### DESCRIPTION OF THE TASK
Within the data below, count the lines that include the word "Planos". Provide the number and nothing further.

Stored items from a collection
········

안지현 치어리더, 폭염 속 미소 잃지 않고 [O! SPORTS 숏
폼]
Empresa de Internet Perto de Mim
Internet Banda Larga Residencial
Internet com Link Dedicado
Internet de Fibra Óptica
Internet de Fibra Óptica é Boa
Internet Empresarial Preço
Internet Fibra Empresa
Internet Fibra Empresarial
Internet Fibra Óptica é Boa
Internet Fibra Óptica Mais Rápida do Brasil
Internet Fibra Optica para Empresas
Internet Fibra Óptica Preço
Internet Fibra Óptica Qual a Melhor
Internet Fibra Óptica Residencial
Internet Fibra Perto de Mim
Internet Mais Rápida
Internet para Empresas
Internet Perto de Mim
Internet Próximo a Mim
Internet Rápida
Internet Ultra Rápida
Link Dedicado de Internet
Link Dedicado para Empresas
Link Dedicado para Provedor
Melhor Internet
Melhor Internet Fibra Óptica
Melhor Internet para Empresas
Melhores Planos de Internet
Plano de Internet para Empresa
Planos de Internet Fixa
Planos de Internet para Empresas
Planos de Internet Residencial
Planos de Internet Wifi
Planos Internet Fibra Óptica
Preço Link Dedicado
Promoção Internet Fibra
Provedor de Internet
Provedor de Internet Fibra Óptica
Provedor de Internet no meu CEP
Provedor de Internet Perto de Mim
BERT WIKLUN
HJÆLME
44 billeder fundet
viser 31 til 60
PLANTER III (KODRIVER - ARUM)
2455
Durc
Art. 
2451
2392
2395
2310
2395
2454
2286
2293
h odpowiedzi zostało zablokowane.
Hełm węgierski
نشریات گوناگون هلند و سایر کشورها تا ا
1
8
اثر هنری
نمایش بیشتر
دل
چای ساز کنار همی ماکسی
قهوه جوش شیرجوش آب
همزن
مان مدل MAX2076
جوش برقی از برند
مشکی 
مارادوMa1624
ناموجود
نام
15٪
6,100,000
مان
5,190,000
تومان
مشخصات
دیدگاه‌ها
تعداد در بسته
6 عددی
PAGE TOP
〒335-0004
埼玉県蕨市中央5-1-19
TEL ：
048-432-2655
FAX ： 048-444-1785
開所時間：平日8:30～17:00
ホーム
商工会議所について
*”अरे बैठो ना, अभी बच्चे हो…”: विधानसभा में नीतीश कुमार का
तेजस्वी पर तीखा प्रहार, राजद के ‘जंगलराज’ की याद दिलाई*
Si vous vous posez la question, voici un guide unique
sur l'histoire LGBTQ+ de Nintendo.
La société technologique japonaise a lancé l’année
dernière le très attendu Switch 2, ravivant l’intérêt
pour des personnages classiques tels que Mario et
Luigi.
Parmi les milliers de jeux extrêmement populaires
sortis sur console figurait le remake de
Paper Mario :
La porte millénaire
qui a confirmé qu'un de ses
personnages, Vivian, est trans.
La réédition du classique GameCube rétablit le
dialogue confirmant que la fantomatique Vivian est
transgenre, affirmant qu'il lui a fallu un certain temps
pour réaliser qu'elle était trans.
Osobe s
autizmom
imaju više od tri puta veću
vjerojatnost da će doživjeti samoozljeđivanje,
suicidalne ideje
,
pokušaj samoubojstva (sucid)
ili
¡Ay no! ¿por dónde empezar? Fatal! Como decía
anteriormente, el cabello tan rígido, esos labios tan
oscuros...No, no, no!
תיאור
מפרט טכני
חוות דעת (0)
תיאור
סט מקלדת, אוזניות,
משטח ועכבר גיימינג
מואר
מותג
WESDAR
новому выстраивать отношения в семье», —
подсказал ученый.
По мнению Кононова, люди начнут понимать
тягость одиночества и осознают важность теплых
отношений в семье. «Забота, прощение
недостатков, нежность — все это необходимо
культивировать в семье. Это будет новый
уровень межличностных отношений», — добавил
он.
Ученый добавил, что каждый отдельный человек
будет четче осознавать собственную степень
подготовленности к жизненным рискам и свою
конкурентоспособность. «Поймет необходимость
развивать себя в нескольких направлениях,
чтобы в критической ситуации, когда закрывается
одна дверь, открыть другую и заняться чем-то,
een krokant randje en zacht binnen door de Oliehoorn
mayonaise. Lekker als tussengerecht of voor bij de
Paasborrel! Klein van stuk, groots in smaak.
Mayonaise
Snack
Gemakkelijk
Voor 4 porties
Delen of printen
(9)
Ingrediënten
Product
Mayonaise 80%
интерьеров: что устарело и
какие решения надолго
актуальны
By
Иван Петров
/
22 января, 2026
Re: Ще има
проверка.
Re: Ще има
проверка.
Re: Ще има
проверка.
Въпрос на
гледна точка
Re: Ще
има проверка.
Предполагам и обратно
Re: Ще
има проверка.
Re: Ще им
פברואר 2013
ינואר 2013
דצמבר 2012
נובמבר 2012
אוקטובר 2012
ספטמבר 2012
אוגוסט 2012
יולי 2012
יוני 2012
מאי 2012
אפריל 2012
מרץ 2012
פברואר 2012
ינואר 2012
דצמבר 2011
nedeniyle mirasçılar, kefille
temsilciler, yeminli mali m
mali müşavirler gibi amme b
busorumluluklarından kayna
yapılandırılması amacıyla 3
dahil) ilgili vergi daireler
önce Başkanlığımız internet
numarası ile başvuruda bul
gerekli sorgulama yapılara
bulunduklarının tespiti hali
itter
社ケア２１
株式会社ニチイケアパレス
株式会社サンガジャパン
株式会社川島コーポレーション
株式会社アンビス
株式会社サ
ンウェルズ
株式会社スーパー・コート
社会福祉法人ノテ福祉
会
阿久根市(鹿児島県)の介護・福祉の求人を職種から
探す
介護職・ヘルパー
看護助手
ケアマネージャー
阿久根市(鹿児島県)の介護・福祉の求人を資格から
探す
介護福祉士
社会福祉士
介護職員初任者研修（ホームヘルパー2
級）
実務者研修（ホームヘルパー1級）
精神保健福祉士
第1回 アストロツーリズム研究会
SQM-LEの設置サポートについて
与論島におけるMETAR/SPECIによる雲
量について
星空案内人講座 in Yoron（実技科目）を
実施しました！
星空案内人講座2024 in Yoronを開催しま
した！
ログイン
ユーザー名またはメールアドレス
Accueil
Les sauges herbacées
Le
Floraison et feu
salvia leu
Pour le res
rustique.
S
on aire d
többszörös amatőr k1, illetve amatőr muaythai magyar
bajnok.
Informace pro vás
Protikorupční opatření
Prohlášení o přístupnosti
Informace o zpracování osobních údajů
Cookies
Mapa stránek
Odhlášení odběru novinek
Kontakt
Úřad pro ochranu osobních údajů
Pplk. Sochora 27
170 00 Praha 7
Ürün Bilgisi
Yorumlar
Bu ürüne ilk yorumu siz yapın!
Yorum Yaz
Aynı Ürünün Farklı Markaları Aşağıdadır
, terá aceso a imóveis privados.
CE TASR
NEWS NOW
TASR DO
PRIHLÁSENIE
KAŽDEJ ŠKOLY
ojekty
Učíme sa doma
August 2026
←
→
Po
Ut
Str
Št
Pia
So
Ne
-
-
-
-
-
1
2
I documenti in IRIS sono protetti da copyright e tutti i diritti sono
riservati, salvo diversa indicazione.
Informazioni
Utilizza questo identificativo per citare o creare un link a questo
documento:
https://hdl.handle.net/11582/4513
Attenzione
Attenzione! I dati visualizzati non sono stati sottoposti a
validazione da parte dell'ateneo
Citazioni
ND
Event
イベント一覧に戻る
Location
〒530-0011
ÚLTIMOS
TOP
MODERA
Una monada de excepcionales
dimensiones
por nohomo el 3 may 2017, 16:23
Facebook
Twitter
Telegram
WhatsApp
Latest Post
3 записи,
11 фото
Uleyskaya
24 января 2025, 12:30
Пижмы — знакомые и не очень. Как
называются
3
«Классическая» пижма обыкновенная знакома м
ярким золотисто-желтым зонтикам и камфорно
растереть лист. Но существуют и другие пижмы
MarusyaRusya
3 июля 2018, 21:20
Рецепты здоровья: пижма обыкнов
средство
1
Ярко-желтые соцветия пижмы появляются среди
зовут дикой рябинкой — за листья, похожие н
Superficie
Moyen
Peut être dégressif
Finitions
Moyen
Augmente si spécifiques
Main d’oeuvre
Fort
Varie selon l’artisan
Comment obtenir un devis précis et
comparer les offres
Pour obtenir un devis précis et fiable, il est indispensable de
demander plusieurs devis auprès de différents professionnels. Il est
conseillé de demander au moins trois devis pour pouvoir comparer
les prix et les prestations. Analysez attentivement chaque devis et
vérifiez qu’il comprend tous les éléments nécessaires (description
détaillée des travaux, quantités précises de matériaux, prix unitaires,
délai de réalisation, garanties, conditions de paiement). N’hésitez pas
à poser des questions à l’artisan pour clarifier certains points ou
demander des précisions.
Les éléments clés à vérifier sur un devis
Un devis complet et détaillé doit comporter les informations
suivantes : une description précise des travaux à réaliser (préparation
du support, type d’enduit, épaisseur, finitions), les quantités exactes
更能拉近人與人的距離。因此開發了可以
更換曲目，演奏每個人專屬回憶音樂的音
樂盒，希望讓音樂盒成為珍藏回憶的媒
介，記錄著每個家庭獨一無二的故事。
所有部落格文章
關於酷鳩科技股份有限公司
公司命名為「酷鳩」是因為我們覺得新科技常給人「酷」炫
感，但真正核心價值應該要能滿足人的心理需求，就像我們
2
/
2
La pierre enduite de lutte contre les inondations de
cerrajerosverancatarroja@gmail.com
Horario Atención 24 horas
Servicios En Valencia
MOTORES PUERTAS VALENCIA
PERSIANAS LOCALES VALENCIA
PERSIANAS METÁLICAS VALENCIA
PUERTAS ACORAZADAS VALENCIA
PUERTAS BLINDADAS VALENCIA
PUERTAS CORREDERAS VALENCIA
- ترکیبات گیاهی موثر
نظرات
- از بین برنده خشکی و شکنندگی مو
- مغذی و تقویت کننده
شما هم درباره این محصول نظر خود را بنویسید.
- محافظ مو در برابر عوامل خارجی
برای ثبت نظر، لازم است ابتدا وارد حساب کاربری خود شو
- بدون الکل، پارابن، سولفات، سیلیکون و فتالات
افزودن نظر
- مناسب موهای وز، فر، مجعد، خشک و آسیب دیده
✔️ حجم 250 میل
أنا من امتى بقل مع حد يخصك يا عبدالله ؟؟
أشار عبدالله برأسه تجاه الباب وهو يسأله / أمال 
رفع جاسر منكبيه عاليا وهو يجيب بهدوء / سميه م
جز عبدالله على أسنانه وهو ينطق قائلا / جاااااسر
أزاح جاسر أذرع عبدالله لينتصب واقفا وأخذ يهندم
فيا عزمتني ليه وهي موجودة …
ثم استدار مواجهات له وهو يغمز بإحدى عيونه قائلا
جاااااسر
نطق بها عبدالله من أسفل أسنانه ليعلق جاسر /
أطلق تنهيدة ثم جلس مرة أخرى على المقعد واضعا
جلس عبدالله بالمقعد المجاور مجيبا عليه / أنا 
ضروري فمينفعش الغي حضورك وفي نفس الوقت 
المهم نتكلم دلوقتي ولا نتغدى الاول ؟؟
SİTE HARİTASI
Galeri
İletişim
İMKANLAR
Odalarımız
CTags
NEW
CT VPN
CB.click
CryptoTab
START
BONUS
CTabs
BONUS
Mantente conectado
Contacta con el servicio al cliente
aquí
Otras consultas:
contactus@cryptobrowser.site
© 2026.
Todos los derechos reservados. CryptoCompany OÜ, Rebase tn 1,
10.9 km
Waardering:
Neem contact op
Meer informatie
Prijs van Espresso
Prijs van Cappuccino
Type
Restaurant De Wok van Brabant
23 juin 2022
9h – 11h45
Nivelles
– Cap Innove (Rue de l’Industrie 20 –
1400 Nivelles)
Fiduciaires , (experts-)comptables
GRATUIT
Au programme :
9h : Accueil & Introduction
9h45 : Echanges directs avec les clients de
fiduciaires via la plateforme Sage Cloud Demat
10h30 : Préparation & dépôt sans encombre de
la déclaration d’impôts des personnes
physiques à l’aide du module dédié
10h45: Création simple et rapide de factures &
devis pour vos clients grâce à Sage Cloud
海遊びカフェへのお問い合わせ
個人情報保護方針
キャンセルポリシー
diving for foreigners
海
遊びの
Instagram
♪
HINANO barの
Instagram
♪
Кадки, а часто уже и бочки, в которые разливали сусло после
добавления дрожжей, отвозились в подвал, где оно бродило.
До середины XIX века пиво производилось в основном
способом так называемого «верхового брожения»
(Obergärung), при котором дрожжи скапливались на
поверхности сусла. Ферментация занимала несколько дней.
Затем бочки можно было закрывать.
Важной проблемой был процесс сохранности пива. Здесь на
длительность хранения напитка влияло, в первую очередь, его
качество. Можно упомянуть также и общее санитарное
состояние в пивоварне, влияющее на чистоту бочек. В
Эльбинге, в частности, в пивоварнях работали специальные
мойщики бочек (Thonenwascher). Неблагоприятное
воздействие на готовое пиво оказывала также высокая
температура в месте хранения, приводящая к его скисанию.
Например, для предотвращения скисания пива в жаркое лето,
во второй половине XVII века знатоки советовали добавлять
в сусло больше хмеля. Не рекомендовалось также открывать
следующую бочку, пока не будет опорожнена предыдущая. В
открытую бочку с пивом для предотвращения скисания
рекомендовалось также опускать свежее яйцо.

········

### RESPONSE AREA
6